All well and good when considering the “normal” pains and struggles we face, the kinds that indeed can make us stronger. Yet this explanation only fits suffering that is capable of inspiring growth even in theory, no matter how cruel. It fails to address suffering that is simply more than one can stand even when straining to the utmost.
To jump right to the usual example, the Holocaust and its horrors did provide the impetus for certain remarkable people to reach great spiritual heights, among them Victor Frankl, Elie Wiesel, and the resistance fighters of the Warsaw Ghetto and elsewhere. But that is cold comfort for the millions of others who died amid the worst sort of dehumanization.
Rabbi Gershon Schusterman, a Chabad rabbi living in Southern California, suddenly lost his beloved wife when he was 38, leaving him alone to raise their eleven children.3 He later wrote a book about his experience and his attempts to understand the suffering he went through, called Why, God, Why? In it, he surveys the several traditional answers to the problem of theodicy (why bad things happen to good people). Rabbi Schusterman’s book is likely the best analysis of Judaism’s responses to suffering available to the English-reading audience.
Each of the traditional answers to suffering that Rabbi Schusterman examines is insufficient to answer the whole question. Each fails in the face of certain kinds of suffering. And some of the answers are logically incompatible with each other. Yet in a sense, the combination of them is still more powerful than each of them standing alone.

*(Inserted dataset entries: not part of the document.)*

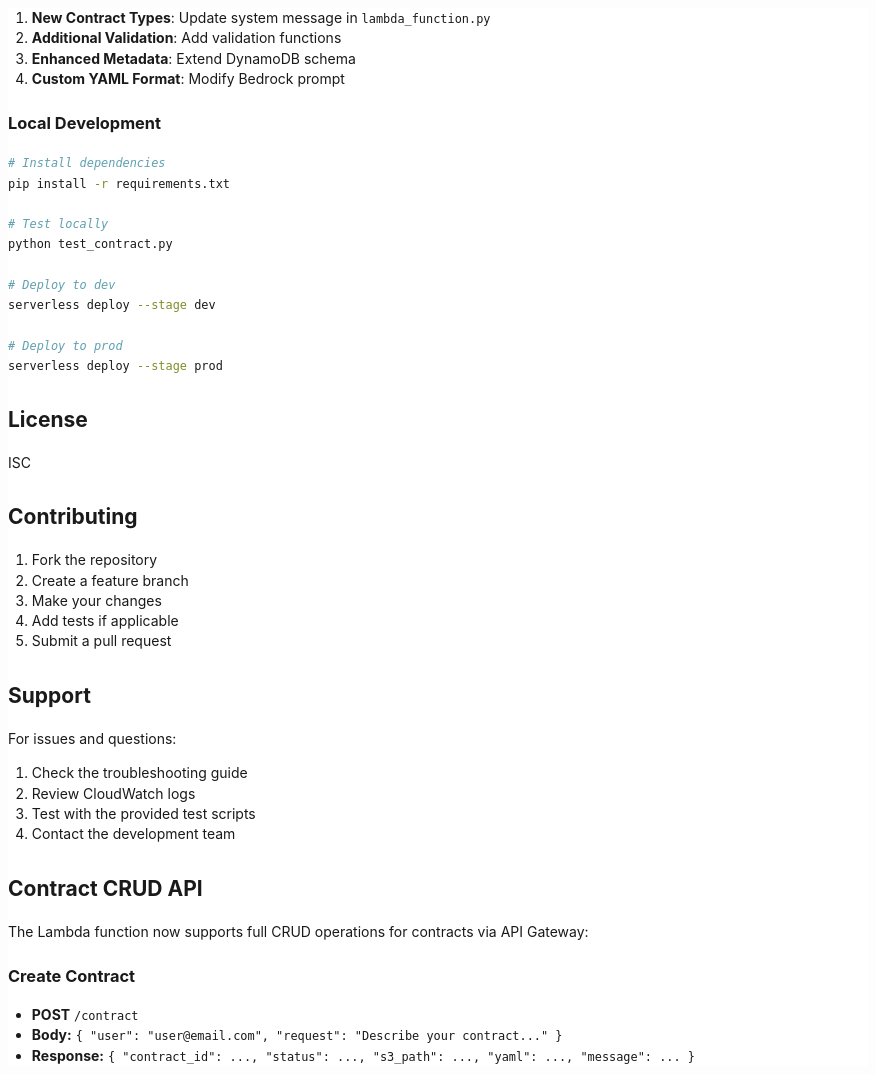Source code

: 1. **New Contract Types**: Update system message in `lambda_function.py`
2. **Additional Validation**: Add validation functions
3. **Enhanced Metadata**: Extend DynamoDB schema
4. **Custom YAML Format**: Modify Bedrock prompt

### Local Development

```bash
# Install dependencies
pip install -r requirements.txt

# Test locally
python test_contract.py

# Deploy to dev
serverless deploy --stage dev

# Deploy to prod
serverless deploy --stage prod
```

## License

ISC

## Contributing

1. Fork the repository
2. Create a feature branch
3. Make your changes
4. Add tests if applicable
5. Submit a pull request

## Support

For issues and questions:
1. Check the troubleshooting guide
2. Review CloudWatch logs
3. Test with the provided test scripts
4. Contact the development team 

## Contract CRUD API

The Lambda function now supports full CRUD operations for contracts via API Gateway:

### Create Contract
- **POST** `/contract`
- **Body:** `{ "user": "user@email.com", "request": "Describe your contract..." }`
- **Response:** `{ "contract_id": ..., "status": ..., "s3_path": ..., "yaml": ..., "message": ... }`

In my own view, part of the beauty of the Jewish tradition is that it teaches us to become tolerant of uncertainty (not least about the nature of God and existence). I do not mean “being tolerant of ignorance,” but being able to recognize that you do not have an answer—but perhaps you will later, as long as you leave the question open and do not try to force an answer too early.4 Just as “premature optimization is the root of all evil,” we can also say that much evil comes from premature certainty. It is very different to say that we do not yet know the answer than to say that it is evil to ask the question, either because the answer is beyond us or because the answer is “settled.” (This, too, can be seen in many current areas with little effort, alas.)
What then of suffering? How can a just God allow suffering beyond what is truly good for us? I do not know. Perhaps I will never know. But I do not have the arrogance to suppose that there is therefore no answer.5
This is also why the hail miraculously contained fire within it.
I am more and more convinced that many of the problems we face as a society are because far too many people are profoundly hurt. We are the walking wounded. (And another government program, another well-funded nonprofit, is unlikely to change that.) Is it any surprise that our politics have become so traumatized?
One of his sons was a classmate of mine in our youth.
It is no surprise to me that Jews excel in domains such as art, business, and science that are radically uncertain and demand that one keep an open mind to new information, new possibilities.
“The end of the matter is that all is heard: be in awe of God and guard his commands, for this is all of man.”



Home run, Oren. Thanks. I needed this one.